BEGIN SUPPLIED MATERIAL

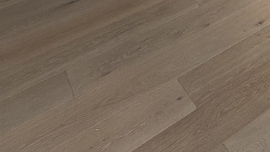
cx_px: 315
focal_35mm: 55
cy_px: -209
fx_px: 394
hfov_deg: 32.1
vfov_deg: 14.6
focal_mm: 2.22
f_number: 2.2
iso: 50
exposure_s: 1/132
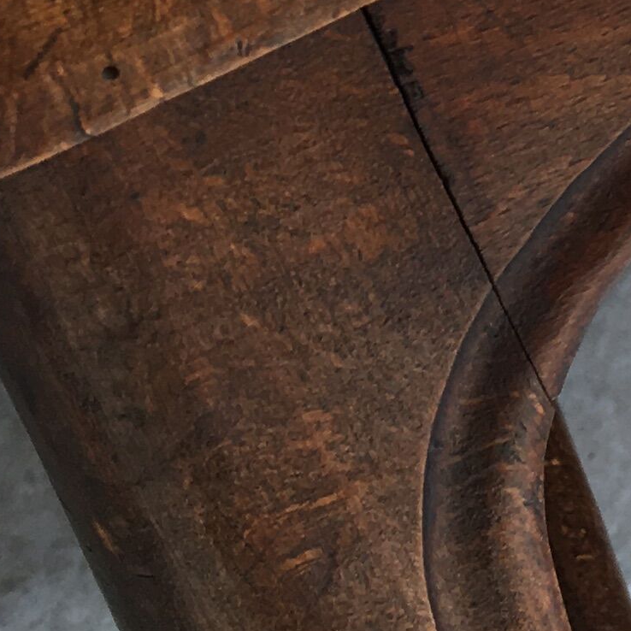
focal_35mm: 140
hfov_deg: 11.4
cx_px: 1213
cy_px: -267
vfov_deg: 12.0
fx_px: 2887
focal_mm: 4.15
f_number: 2.2
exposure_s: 1/111
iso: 25
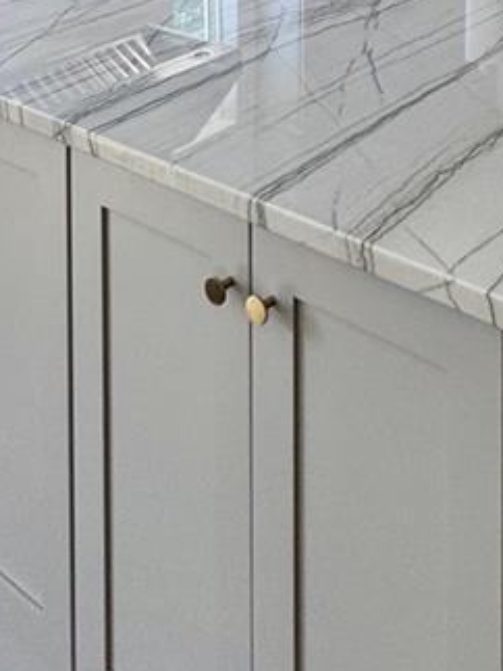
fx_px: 1008
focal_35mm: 52
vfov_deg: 27.6
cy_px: -291
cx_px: 418
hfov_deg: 27.3
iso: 80
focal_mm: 2.22
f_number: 2.2
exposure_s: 1/99
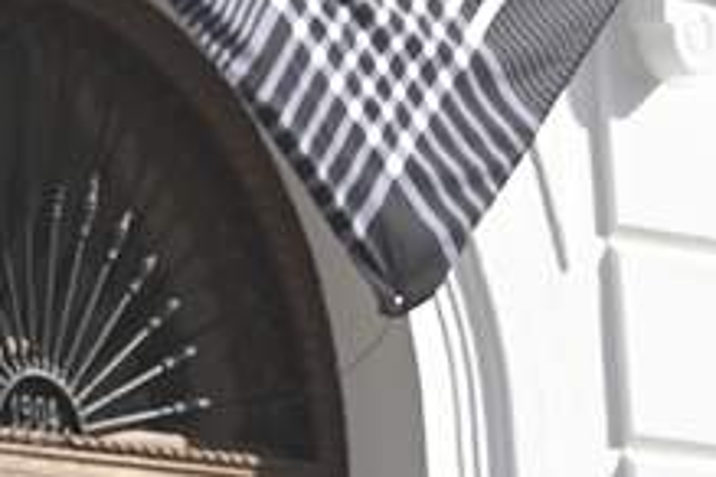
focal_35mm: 336
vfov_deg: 4.1
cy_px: 127
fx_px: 6682
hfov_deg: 6.1
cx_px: 95
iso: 400
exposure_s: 1/1250
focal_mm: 48
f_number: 6.3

END SUPPLIED MATERIAL

#### YOUR ASSIGNMENT:
Strip the images and reproduce the remaining records precisely.

#### RESULT FOR THIS EXERCISE:
cx_px: 315
focal_35mm: 55
cy_px: -209
fx_px: 394
hfov_deg: 32.1
vfov_deg: 14.6
focal_mm: 2.22
f_number: 2.2
iso: 50
exposure_s: 1/132
focal_35mm: 140
hfov_deg: 11.4
cx_px: 1213
cy_px: -267
vfov_deg: 12.0
fx_px: 2887
focal_mm: 4.15
f_number: 2.2
exposure_s: 1/111
iso: 25
fx_px: 1008
focal_35mm: 52
vfov_deg: 27.6
cy_px: -291
cx_px: 418
hfov_deg: 27.3
iso: 80
focal_mm: 2.22
f_number: 2.2
exposure_s: 1/99
focal_35mm: 336
vfov_deg: 4.1
cy_px: 127
fx_px: 6682
hfov_deg: 6.1
cx_px: 95
iso: 400
exposure_s: 1/1250
focal_mm: 48
f_number: 6.3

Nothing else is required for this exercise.